The Playa Damas shipwreck already had been declared a National Heritage site by the Panamanian government before Panama signed a UNESCO convention protecting historic shipwrecks. Panama passed legislation in August 2003, based on the UNESCO convention, declaring shipwrecks National Heritage sites. Fitzgerald believes that the site is well protected, in part because the people of Nombre de Dios, near the bay where the wreck was found, support the perservation of the site as well establishment of a local museum where its artifacts could be displayed. Local police officers patrol the area around the site, which by all accounts has not been vandalized..
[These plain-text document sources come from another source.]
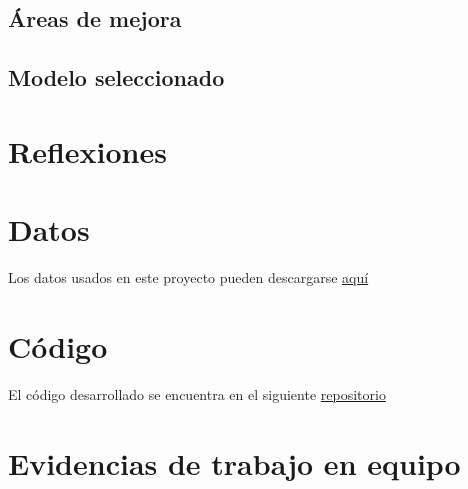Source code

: \documentclass[journal]{IEEEtran}                                                          %
\begin{document}
        \subsection{Áreas de mejora} \label{improvements}

        \subsection{Modelo seleccionado} \label{selected-model}

    \section{Reflexiones} \label{thoughts}
    
    \appendices
    
    \section{Datos}
        Los datos usados en este proyecto pueden descargarse \href{https://www.kaggle.com/code/ravaliraj/risk-classification-of-cervical-cancer}{aquí}

    \section{Código}
        El código desarrollado se encuentra en el siguiente \href{https://github.com/JuanEcheagaray75/cancer-clf}{repositorio}
    \section{Evidencias de trabajo en equipo}
    
    
\end{document}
Recovery of artifacts from the wreck by IMDI in 2001 was documented by a video now shown on The Archaeology Channel website at http://www.archaeologychannel.org. However, Fitzgerald says that Panama never gave IMDI a written permit to excavate or salvage the site, but instead granted verbal permission to salvage individual artifacts that were thought to be threatened by theft. An apparent misunderstanding regarding the granted pemission threatened a confrontation between IMDI and INAC, the Panamanian government agency responsible for heritage sites in Panama
INA archaeologist Dr. Castro, in an interview with Dr. Pettigrew, explained that INA is interested in this shipwreck because it looks like an early 16th century Spanish shipwreck and “we nautical archaeologists know very little about early 16th century Spanish shipbuilding and find it immensely interesting as a scientific subject.” Castro went on to explain that “ships are very important artifacts of the Age of Discovery. Most of them have been ripped apart by treasure hunters in search of valuable artifacts to be sold at auction. This is a great opportunity to analyze the state of this complex technology that is so poorly understood, the technology used to build Columbus ships, as well as Vasco da Dama, Magellan, etc.” Castro said that he would like to make a “full, scientific, pristine, state of the art excavation of this shipwreck, treat all the artifacts, not just the ones with market value, train my students together with a team of South American students, and publish it in a manner that allows the world, including the scholarly world and the general public, to enjoy our discoveries.” INA previously has excavated numerous historic shipwrecks in the Caribbean, the Mediterranean and elsewhere in the world.
Fitzgerald considers this important site a test case for the new cultural preservation laws in Panama. In his view, the proposed collaborative agreement for research on the Playa Damas wreck will help establish a new approach toward underwater heritage sites in Panama that will benefit the people of Panama and the world rather than a few individuals seeking to profit from discoveries.